4. The Needs-Based Secret Agent
This customer knows exactly what they want, and will stop at nothing to get it. They’re men/women of focus, commitment, sheer will. They’ll enter your store and do a quick scan of what’s available, assessing your products with a cold, ruthless efficiency. If they don’t like what they see, they’ll move on, just as quickly as they came, like a shadow in the night.
It can be difficult to appeal to these secret agents due to their purpose-driven approach to shopping. But if you manage to deduce the mission driving them, you’ll find it’s a cinch to convert them into paying customers. To better capture this market, be sure to look at what your competitors are doing, or any needs that aren’t presently being fulfilled by the market. You’ll find that if you can fulfil the agent’s needs better than anyone else in the market, it’s a cinch to turn them into loyal knights.
5. The Wandering Ghost You’re not even sure this customer exists. Your balance sheet sure isn’t providing any evidence to the contrary. The only hints to their presence come in mysterious signs - traffic numbers with no action or purchase, charged ad click-throughs without any sales, views on your social media posts without any likes or comments.

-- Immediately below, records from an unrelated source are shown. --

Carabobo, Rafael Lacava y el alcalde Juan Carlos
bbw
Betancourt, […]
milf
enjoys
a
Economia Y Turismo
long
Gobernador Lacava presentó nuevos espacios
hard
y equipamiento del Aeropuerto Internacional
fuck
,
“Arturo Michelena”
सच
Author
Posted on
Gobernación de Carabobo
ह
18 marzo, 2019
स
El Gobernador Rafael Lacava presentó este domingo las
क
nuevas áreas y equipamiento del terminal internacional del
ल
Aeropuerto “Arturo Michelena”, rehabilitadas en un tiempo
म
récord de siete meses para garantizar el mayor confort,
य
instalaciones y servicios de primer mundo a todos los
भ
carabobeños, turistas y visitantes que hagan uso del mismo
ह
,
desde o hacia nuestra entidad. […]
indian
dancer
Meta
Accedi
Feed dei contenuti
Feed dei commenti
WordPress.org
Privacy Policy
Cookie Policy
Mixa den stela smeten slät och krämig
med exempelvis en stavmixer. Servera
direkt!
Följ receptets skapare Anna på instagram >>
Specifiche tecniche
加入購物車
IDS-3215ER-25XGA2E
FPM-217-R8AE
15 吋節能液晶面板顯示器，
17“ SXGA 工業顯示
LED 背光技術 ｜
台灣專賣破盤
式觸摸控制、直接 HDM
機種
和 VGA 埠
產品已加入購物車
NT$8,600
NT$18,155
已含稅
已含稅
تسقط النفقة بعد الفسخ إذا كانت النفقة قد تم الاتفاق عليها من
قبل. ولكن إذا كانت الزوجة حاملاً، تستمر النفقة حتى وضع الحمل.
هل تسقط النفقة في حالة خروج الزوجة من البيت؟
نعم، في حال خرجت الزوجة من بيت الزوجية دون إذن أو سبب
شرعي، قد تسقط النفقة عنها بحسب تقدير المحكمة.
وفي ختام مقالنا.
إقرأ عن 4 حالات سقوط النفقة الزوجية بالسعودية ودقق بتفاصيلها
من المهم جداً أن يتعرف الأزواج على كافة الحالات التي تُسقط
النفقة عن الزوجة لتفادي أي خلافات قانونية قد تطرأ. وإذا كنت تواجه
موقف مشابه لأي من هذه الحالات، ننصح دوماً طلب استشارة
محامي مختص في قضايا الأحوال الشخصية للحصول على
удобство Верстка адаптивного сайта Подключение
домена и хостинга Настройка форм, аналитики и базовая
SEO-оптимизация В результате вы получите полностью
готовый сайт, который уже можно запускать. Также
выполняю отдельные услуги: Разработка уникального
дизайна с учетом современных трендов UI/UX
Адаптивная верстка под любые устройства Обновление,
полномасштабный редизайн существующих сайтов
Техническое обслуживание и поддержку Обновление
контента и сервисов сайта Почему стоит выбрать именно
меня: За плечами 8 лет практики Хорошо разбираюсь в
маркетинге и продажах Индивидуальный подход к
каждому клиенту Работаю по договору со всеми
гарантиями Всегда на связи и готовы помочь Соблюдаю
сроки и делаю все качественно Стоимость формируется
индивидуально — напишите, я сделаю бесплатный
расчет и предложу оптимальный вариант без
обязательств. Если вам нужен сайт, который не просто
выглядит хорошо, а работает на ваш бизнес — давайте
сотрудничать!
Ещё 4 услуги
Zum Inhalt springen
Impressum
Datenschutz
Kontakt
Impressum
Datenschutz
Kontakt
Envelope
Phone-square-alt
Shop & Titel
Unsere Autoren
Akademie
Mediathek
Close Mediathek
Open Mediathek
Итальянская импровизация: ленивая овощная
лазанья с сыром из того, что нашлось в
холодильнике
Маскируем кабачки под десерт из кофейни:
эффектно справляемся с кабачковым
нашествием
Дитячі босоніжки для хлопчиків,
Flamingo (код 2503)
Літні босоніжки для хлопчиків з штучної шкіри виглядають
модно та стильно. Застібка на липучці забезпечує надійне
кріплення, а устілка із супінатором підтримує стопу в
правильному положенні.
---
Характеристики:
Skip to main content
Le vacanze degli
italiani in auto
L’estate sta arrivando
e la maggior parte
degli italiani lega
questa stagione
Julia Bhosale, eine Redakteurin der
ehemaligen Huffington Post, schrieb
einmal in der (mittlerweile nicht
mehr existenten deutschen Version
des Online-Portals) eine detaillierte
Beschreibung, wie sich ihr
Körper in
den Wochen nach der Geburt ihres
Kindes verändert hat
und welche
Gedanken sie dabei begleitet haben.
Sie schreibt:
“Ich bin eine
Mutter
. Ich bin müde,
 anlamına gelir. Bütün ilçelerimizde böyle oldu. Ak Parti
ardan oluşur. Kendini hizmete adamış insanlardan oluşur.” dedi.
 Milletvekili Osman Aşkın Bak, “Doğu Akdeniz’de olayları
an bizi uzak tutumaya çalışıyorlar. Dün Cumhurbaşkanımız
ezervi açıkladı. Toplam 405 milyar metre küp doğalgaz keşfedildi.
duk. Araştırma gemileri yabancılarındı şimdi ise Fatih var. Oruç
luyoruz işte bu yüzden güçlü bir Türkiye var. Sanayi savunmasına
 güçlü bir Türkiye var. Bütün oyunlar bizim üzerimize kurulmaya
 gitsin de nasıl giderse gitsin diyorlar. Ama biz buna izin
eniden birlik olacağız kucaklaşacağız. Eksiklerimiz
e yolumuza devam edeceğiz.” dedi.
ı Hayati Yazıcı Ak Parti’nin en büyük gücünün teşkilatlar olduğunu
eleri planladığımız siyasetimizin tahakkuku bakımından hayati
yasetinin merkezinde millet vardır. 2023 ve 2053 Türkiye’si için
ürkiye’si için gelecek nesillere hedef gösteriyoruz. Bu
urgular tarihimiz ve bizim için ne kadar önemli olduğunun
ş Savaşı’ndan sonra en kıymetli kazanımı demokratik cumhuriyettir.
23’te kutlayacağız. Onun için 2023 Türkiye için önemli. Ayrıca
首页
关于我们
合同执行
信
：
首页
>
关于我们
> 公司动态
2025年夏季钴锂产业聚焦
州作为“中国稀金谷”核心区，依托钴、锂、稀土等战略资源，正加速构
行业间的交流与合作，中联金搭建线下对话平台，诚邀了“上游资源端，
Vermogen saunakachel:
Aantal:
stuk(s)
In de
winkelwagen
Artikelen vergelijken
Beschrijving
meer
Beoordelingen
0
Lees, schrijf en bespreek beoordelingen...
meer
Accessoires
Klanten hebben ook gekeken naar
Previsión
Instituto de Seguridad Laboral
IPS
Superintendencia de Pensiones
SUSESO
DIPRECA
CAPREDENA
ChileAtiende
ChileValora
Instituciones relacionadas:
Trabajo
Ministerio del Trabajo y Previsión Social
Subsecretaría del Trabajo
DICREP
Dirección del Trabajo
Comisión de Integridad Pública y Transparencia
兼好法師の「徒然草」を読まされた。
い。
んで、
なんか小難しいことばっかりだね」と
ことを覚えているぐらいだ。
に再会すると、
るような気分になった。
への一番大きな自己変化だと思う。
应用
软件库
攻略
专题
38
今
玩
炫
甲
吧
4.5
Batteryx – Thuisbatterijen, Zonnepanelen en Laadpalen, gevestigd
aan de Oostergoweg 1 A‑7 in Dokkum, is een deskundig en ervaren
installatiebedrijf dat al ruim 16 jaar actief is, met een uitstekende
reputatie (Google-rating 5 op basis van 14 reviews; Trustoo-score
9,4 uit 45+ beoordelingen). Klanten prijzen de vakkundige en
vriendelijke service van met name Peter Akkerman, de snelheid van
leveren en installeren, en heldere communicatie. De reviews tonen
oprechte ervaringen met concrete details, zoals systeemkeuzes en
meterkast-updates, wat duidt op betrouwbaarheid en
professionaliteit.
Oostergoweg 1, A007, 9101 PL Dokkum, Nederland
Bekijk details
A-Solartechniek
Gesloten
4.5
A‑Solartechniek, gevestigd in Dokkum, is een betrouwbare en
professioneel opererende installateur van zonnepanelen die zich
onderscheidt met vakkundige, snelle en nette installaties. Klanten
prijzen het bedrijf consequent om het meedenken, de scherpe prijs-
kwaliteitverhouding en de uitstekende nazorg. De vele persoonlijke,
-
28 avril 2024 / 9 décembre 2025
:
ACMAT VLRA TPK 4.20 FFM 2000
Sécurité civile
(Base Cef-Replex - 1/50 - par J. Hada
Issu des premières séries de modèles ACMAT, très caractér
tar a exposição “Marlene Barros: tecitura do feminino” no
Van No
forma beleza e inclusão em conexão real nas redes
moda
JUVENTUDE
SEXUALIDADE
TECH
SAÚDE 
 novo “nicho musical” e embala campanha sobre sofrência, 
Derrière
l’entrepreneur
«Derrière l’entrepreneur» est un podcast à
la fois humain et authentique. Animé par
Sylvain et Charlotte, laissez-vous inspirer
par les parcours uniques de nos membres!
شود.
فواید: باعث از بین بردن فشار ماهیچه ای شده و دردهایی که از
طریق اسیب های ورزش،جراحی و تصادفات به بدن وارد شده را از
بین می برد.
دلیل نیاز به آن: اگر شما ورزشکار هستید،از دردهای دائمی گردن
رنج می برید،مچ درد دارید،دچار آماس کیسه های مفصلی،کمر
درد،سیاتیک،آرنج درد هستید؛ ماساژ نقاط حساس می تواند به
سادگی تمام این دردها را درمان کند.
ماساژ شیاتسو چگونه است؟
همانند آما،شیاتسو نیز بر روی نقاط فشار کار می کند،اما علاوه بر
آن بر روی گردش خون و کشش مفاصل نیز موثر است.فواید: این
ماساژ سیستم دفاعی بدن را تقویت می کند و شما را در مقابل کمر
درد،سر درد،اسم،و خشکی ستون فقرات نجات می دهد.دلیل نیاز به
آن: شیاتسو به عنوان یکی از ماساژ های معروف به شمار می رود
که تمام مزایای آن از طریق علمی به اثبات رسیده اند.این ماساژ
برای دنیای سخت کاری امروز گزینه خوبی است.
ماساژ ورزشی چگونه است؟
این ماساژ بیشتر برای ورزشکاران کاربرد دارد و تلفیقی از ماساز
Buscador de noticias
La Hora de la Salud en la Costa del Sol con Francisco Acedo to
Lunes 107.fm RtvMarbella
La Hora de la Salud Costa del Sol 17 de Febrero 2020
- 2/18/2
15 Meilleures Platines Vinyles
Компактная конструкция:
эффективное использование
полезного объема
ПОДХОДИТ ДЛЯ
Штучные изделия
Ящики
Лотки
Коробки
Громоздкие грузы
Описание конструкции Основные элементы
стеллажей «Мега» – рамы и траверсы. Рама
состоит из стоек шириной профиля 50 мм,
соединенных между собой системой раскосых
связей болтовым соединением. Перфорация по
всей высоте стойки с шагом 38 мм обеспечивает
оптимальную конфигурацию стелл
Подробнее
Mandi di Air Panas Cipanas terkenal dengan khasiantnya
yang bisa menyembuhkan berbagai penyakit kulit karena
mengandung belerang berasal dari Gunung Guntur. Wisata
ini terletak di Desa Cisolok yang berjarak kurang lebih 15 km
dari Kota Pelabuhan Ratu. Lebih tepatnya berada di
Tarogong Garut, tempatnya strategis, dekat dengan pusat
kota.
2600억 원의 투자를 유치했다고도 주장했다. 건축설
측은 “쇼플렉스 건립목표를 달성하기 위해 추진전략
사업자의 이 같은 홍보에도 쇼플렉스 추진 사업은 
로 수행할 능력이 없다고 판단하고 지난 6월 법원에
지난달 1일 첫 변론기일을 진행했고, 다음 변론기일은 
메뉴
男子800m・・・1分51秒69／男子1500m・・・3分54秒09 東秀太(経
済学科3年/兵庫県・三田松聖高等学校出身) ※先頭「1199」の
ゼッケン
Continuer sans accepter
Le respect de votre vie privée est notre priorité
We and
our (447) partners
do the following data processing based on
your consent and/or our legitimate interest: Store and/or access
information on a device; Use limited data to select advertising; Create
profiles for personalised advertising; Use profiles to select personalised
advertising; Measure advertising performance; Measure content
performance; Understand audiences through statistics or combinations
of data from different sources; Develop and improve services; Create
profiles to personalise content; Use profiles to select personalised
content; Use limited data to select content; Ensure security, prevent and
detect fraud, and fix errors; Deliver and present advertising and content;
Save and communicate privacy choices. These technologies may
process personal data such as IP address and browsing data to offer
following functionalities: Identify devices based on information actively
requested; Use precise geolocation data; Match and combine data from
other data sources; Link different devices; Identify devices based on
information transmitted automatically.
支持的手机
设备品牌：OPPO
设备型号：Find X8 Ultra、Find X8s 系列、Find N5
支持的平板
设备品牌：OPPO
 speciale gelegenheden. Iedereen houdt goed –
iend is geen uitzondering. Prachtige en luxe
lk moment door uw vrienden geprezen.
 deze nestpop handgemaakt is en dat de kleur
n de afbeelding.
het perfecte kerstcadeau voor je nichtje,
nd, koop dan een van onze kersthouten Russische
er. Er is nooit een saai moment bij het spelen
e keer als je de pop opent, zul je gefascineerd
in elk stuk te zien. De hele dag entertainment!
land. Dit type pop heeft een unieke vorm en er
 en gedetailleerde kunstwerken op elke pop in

Wandering Ghosts are there to just browse, and make up the vast majority of traffic to your website or social media page. They have no intention of purchasing anything from you, no specific desire or need that drives them, but are simply there to silently judge and observe you. Whereas in traditional, brick and mortar stores, it’s relatively simple to engage these window shoppers and show them attention and care, the nature of online businesses and social media has changed the dynamic of interactions. While spending too much time trying to bring them to corporal form can distract you from your core profitable customer segments, simple engagement tactics like opinion polls or giveaways can help these ghosts to manifest.
At the end of the day, your customer base is what makes or breaks your business. Every customer is unique, and it's especially important to take an individualised approach to customer service rather than just blindly putting them in different boxes. Still, these broad stereotypes can help you get a quick grasp of the different customers you are likely to meet. Just don't say it to their face.